◆ TASK DESCRIPTION:
Exactly as they appear below, repeat the lines from the one with "Academic Editor: Adam Jabłoński" through the one with "1 Department of", and no others.

◆ Stored items from a collection:

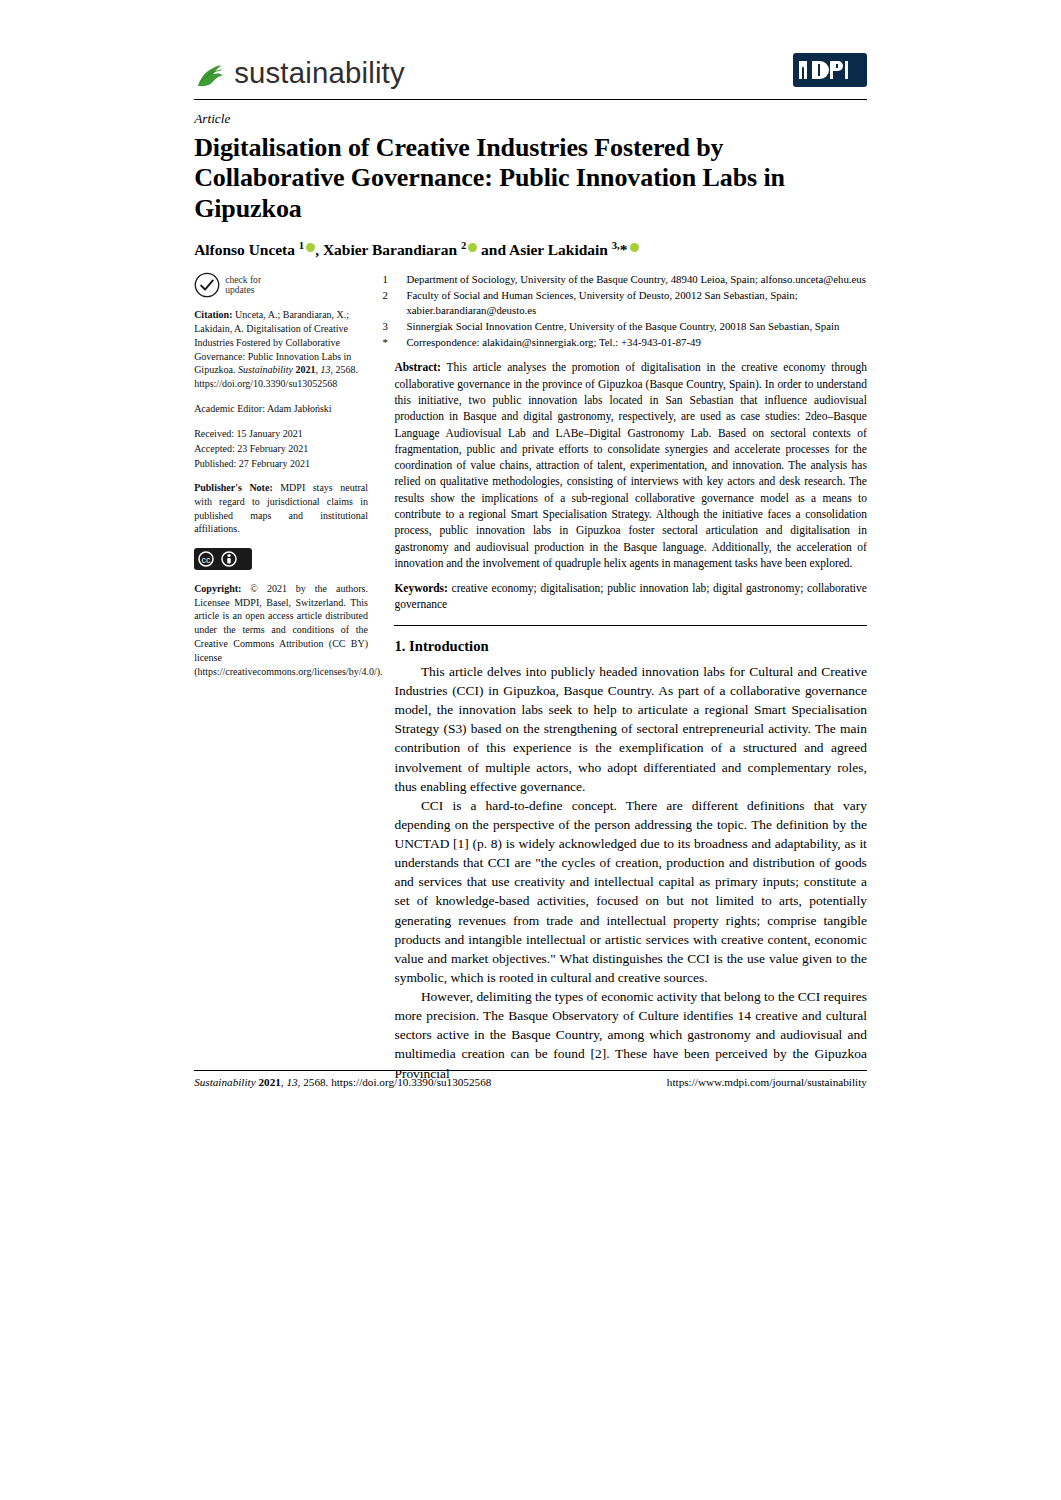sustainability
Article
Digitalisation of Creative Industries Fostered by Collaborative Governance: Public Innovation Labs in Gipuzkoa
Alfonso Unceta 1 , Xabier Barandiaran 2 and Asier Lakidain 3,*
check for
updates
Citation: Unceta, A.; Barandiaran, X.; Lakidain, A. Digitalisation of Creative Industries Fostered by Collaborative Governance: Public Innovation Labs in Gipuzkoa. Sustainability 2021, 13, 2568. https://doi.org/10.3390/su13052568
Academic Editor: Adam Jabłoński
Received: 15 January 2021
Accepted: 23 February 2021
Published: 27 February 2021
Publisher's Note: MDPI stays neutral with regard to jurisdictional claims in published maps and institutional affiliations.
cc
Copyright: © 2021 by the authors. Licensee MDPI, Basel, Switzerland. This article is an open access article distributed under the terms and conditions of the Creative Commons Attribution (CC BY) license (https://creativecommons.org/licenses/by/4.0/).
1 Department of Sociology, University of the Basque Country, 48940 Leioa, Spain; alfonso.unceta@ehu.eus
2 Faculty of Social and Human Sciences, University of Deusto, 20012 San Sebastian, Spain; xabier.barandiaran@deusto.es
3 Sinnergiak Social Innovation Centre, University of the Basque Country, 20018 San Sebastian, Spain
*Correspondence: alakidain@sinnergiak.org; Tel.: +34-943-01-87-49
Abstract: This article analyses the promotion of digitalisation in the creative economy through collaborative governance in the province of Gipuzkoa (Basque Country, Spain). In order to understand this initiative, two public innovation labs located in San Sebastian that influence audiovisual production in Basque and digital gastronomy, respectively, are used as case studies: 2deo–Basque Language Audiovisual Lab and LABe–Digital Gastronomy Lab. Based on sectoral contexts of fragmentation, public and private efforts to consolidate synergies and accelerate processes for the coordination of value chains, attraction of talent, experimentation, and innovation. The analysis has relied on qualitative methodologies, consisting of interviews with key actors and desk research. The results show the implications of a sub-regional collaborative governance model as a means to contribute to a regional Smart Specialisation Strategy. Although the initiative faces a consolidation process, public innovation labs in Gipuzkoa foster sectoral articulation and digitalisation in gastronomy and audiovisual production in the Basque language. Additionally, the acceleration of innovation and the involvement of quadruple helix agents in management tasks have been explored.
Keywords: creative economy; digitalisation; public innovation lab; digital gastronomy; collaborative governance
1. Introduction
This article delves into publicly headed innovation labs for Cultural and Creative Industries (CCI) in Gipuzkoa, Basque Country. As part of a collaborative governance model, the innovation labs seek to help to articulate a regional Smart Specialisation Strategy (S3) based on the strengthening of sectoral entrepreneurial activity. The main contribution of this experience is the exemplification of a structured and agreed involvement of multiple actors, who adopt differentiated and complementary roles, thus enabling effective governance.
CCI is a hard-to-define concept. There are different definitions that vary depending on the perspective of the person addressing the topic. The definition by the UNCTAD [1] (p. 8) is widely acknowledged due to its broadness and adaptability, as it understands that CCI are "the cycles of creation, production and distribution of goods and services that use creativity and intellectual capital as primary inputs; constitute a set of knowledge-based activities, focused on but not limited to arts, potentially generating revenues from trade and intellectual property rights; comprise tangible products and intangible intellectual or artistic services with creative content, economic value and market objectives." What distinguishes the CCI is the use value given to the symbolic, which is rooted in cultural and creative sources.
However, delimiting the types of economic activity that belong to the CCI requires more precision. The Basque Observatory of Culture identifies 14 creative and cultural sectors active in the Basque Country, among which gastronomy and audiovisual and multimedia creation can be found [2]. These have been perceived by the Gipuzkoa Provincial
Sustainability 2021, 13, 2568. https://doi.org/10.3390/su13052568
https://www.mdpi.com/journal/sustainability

◆ RESPONSE TO THIS TASK:
Academic Editor: Adam Jabłoński
Received: 15 January 2021
Accepted: 23 February 2021
Published: 27 February 2021
Publisher's Note: MDPI stays neutral with regard to jurisdictional claims in published maps and institutional affiliations.
cc
Copyright: © 2021 by the authors. Licensee MDPI, Basel, Switzerland. This article is an open access article distributed under the terms and conditions of the Creative Commons Attribution (CC BY) license (https://creativecommons.org/licenses/by/4.0/).
1 Department of Sociology, University of the Basque Country, 48940 Leioa, Spain; alfonso.unceta@ehu.eus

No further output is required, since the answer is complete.